**STUDY MATERIAL**

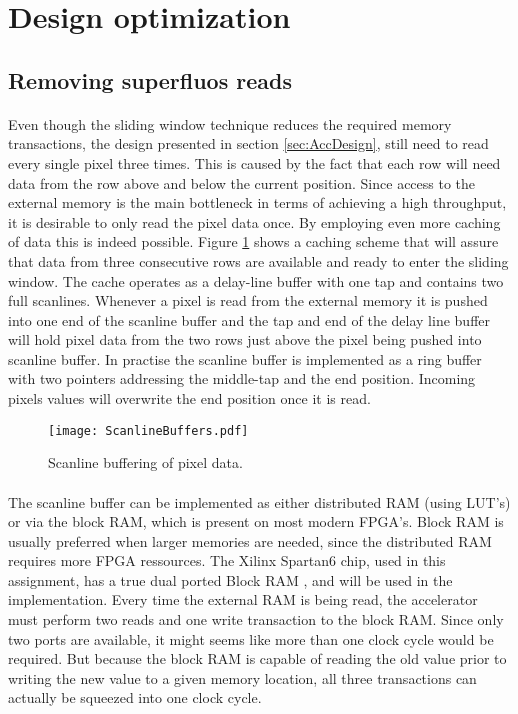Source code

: \section{Design optimization}
\label{sec:Optimization}
\subsection*{Removing superfluos reads}
\label{sec:memaccess}
\paragraph*{}
Even though the sliding window technique reduces the required memory transactions, the design presented in section \ref{sec:AccDesign}, still need to read every single pixel three times. This is caused by the fact that each row will need data from the row above and below the current position. Since access to the external memory is the main bottleneck in terms of achieving a high throughput, it is desirable to only read the pixel data once. By employing even more caching of data this is indeed possible. Figure \ref{fig:ScanlineBuffers} shows a caching scheme that will assure that data from three consecutive rows are available and ready to enter the sliding window. The cache operates as a delay-line buffer with one tap and contains two full scanlines. Whenever a pixel is read from the external memory it is pushed into one end of the scanline buffer and the tap and end of the delay line buffer will hold pixel data from the two rows just above the pixel being pushed into  scanline buffer. In practise the scanline buffer is implemented as a ring buffer with two pointers addressing the middle-tap and the end position. 
Incoming pixels values will overwrite the end position once it is read.

\begin{figure}[H]
	\centering
	\texttt{[image: ScanlineBuffers.pdf]}
	\caption{Scanline buffering of pixel data.}
	\label{fig:ScanlineBuffers}
\end{figure}

\paragraph*{}
The scanline buffer can be implemented as either distributed RAM (using LUT's) or via the block RAM, which is present on most modern FPGA's. Block RAM is usually preferred when larger memories are needed, since the distributed RAM requires more FPGA ressources. The Xilinx Spartan6 chip, used in this assignment, has a true dual ported Block RAM \cite{Xilinx:UG383}, and will be used in the implementation.
Every time the external RAM is being read, the accelerator must perform two reads and one write transaction to the block RAM. Since only two ports are available, it might seems like more than one clock cycle would be required. But because the block RAM is capable of reading the old value prior to writing the new value to a given memory location, all three transactions can actually be squeezed into one clock cycle. 

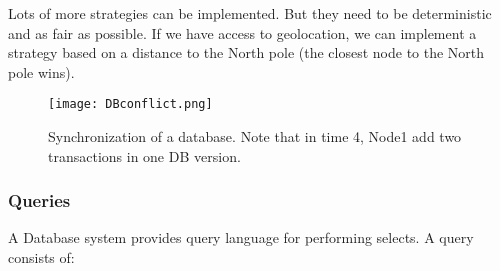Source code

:Lots of more strategies can be implemented. But they need to be deterministic and as fair as possible. If we have access to geolocation, we can implement a strategy based on a distance to the North pole (the closest node to the North pole wins).

\begin{figure}[h]
    \centering
    \texttt{[image: DBconflict.png]}
    \caption{Synchronization of a database. Note that in time 4, Node1 add two transactions in one DB version.}
    \label{databaseConflict}
\end{figure}

\subsubsection{Queries} 
A Database system provides query language for performing selects. A query consists of:
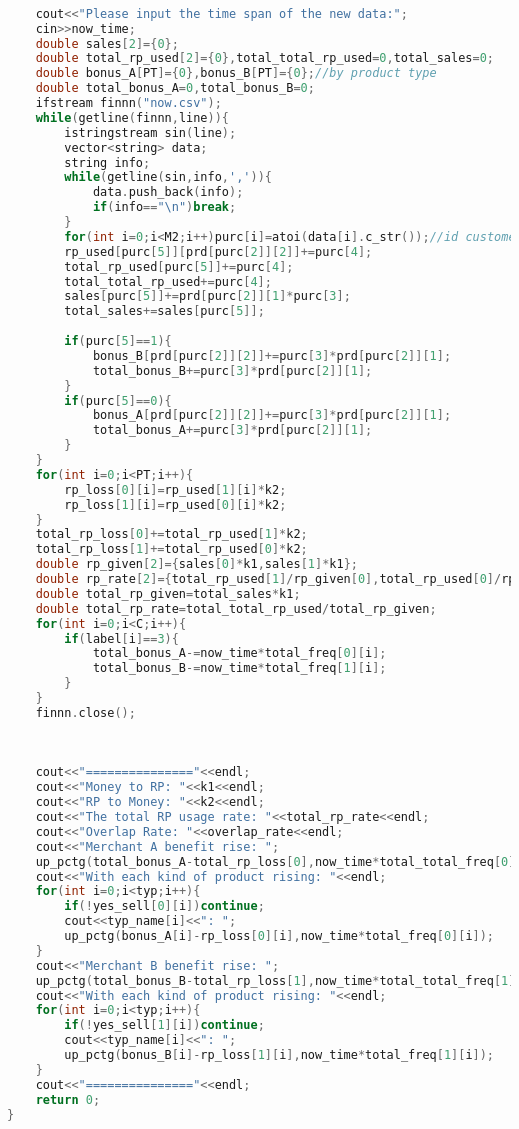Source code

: \begin{lstlisting}[language=C++]
	
	
	cout<<"Please input the time span of the new data:";
	cin>>now_time;
	double sales[2]={0};
	double total_rp_used[2]={0},total_total_rp_used=0,total_sales=0;
	double bonus_A[PT]={0},bonus_B[PT]={0};//by product type
	double total_bonus_A=0,total_bonus_B=0;
	ifstream finnn("now.csv");
	while(getline(finnn,line)){
		istringstream sin(line);
		vector<string> data;
		string info;
		while(getline(sin,info,',')){
			data.push_back(info);
			if(info=="\n")break;
		}
		for(int i=0;i<M2;i++)purc[i]=atoi(data[i].c_str());//id customer_id product_id amount use_rp shop(0A1B)
		rp_used[purc[5]][prd[purc[2]][2]]+=purc[4];
		total_rp_used[purc[5]]+=purc[4];
		total_total_rp_used+=purc[4];
		sales[purc[5]]+=prd[purc[2]][1]*purc[3];
		total_sales+=sales[purc[5]];
		
		if(purc[5]==1){
			bonus_B[prd[purc[2]][2]]+=purc[3]*prd[purc[2]][1];
			total_bonus_B+=purc[3]*prd[purc[2]][1];
		}
		if(purc[5]==0){
			bonus_A[prd[purc[2]][2]]+=purc[3]*prd[purc[2]][1];
			total_bonus_A+=purc[3]*prd[purc[2]][1];
		}
	}
	for(int i=0;i<PT;i++){
		rp_loss[0][i]=rp_used[1][i]*k2;
		rp_loss[1][i]=rp_used[0][i]*k2;
	}
	total_rp_loss[0]+=total_rp_used[1]*k2;
	total_rp_loss[1]+=total_rp_used[0]*k2;
	double rp_given[2]={sales[0]*k1,sales[1]*k1};
	double rp_rate[2]={total_rp_used[1]/rp_given[0],total_rp_used[0]/rp_given[1]};
	double total_rp_given=total_sales*k1;
	double total_rp_rate=total_total_rp_used/total_rp_given;
	for(int i=0;i<C;i++){
		if(label[i]==3){
			total_bonus_A-=now_time*total_freq[0][i];
			total_bonus_B-=now_time*total_freq[1][i];
		}
	}
	finnn.close();
	
	
	
	cout<<"==============="<<endl;
	cout<<"Money to RP: "<<k1<<endl;
	cout<<"RP to Money: "<<k2<<endl;
	cout<<"The total RP usage rate: "<<total_rp_rate<<endl;
	cout<<"Overlap Rate: "<<overlap_rate<<endl; 
	cout<<"Merchant A benefit rise: ";
	up_pctg(total_bonus_A-total_rp_loss[0],now_time*total_total_freq[0]);
	cout<<"With each kind of product rising: "<<endl;
	for(int i=0;i<typ;i++){
		if(!yes_sell[0][i])continue;
		cout<<typ_name[i]<<": ";
		up_pctg(bonus_A[i]-rp_loss[0][i],now_time*total_freq[0][i]);
	}
	cout<<"Merchant B benefit rise: ";
	up_pctg(total_bonus_B-total_rp_loss[1],now_time*total_total_freq[1]);
	cout<<"With each kind of product rising: "<<endl;
	for(int i=0;i<typ;i++){
		if(!yes_sell[1][i])continue;
		cout<<typ_name[i]<<": ";
		up_pctg(bonus_B[i]-rp_loss[1][i],now_time*total_freq[1][i]);
	}
	cout<<"==============="<<endl;
	return 0;
}
\end{lstlisting}
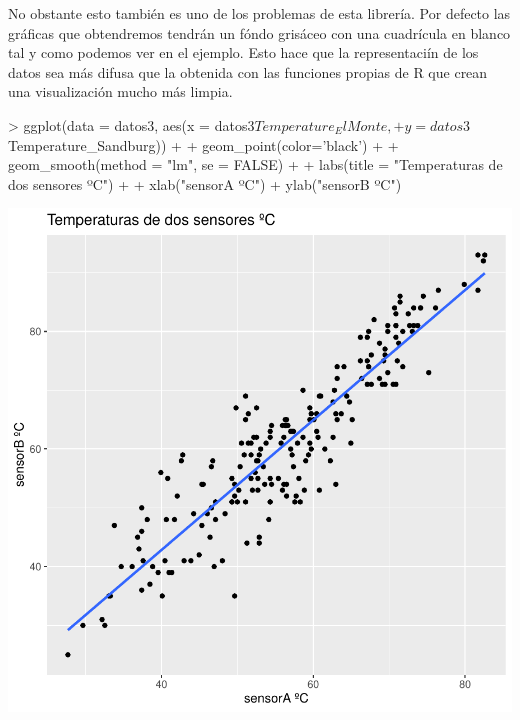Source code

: \documentclass [a4paper] {article}
\begin{document}
No obstante esto también es uno de los problemas de esta librería.
Por defecto las gráficas que obtendremos tendrán un fóndo grisáceo con una cuadrícula en blanco tal y como podemos ver en el ejemplo.
Esto hace que la representaciín de los datos sea más difusa que la obtenida con las funciones propias de R que crean una visualización mucho más limpia.
\begin{center}
\begin{Schunk}
\begin{Sinput}
> ggplot(data = datos3, aes(x = datos3$Temperature_ElMonte, 
+                           y = datos3$Temperature_Sandburg)) + 
+   geom_point(color='black') +
+   geom_smooth(method = "lm", se = FALSE) + 
+   labs(title = "Temperaturas de dos sensores ºC") +
+   xlab("sensorA ºC") + ylab("sensorB ºC")
\end{Sinput}
\end{Schunk}
\includegraphics{entrega-ggplot2_NO_se}
\end{center}
\end{document}
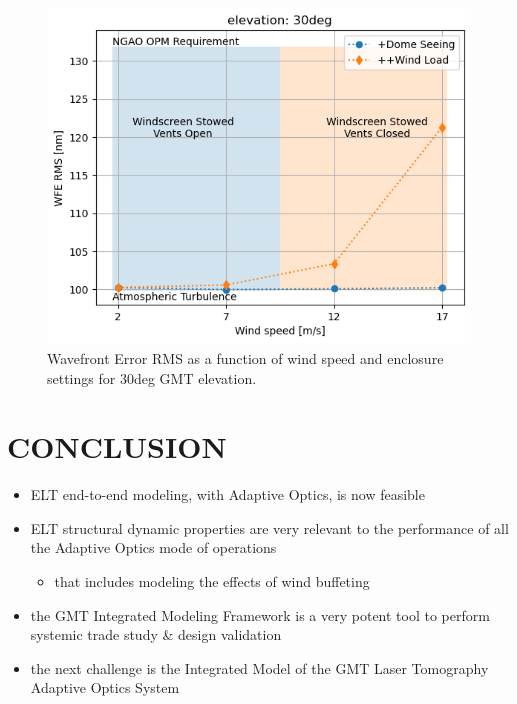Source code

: \documentclass[]{AO4ELT}  %
\begin{document}
\begin{figure}
   \centering
   \includegraphics[width=0.5\linewidth]{wfe-rms_el30.png}
   \caption{Wavefront Error RMS as a function of wind speed and enclosure settings for 30deg GMT elevation.}
   \label{fig:18c}
\end{figure}

\clearpage

\section{CONCLUSION}
\label{sec:conclusion}

\begin{itemize}
   \item ELT end-to-end modeling, with Adaptive Optics, is now feasible
   \item ELT structural dynamic properties are very relevant to the performance of all the Adaptive Optics mode of operations
         \begin{itemize}
            \item that includes modeling the effects of wind buffeting
         \end{itemize}
   \item the GMT Integrated Modeling Framework is a very potent tool to perform systemic trade study \& design validation
   \item the next challenge is the Integrated Model of the GMT Laser Tomography Adaptive Optics System
\end{itemize}

\printbibliography %
\end{document}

**EXERCISE DETAILS**
Report each line above containing the string "this".

**WRITTEN REPLY**
Even though the sliding window technique reduces the required memory transactions, the design presented in section \ref{sec:AccDesign}, still need to read every single pixel three times. This is caused by the fact that each row will need data from the row above and below the current position. Since access to the external memory is the main bottleneck in terms of achieving a high throughput, it is desirable to only read the pixel data once. By employing even more caching of data this is indeed possible. Figure \ref{fig:ScanlineBuffers} shows a caching scheme that will assure that data from three consecutive rows are available and ready to enter the sliding window. The cache operates as a delay-line buffer with one tap and contains two full scanlines. Whenever a pixel is read from the external memory it is pushed into one end of the scanline buffer and the tap and end of the delay line buffer will hold pixel data from the two rows just above the pixel being pushed into  scanline buffer. In practise the scanline buffer is implemented as a ring buffer with two pointers addressing the middle-tap and the end position. 
The scanline buffer can be implemented as either distributed RAM (using LUT's) or via the block RAM, which is present on most modern FPGA's. Block RAM is usually preferred when larger memories are needed, since the distributed RAM requires more FPGA ressources. The Xilinx Spartan6 chip, used in this assignment, has a true dual ported Block RAM \cite{Xilinx:UG383}, and will be used in the implementation.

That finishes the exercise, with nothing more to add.